Available data: Begin

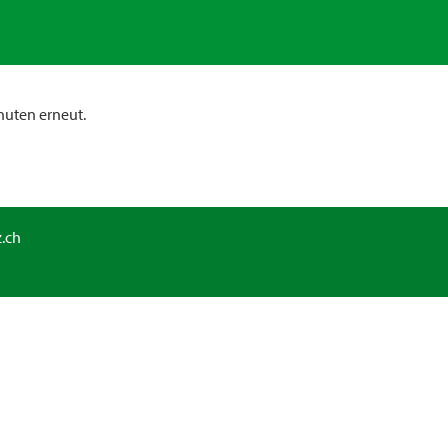
nuten erneut.
.ch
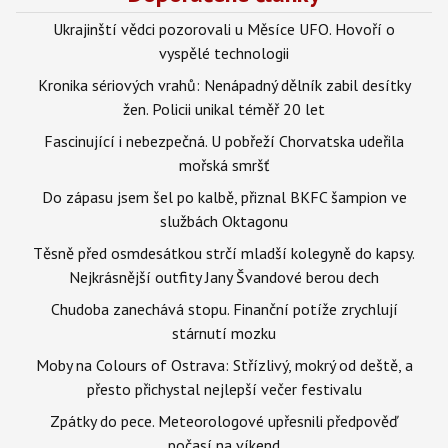
Ukrajinští vědci pozorovali u Měsíce UFO. Hovoří o
vyspělé technologii
Kronika sériových vrahů: Nenápadný dělník zabil desítky
žen. Policii unikal téměř 20 let
Fascinující i nebezpečná. U pobřeží Chorvatska udeřila
mořská smršť
Do zápasu jsem šel po kalbě, přiznal BKFC šampion ve
službách Oktagonu
Těsně před osmdesátkou strčí mladší kolegyně do kapsy.
Nejkrásnější outfity Jany Švandové berou dech
Chudoba zanechává stopu. Finanční potíže zrychlují
stárnutí mozku
Moby na Colours of Ostrava: Střízlivý, mokrý od deště, a
přesto přichystal nejlepší večer festivalu
Zpátky do pece. Meteorologové upřesnili předpověď
počasí na víkend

Available data: End

__Your task__
Please set down exactly the lines running from the one with "stárnutí mozku" to the last line of the entries above, both of them included, and no others.

__Your response__
stárnutí mozku
Moby na Colours of Ostrava: Střízlivý, mokrý od deště, a
přesto přichystal nejlepší večer festivalu
Zpátky do pece. Meteorologové upřesnili předpověď
počasí na víkend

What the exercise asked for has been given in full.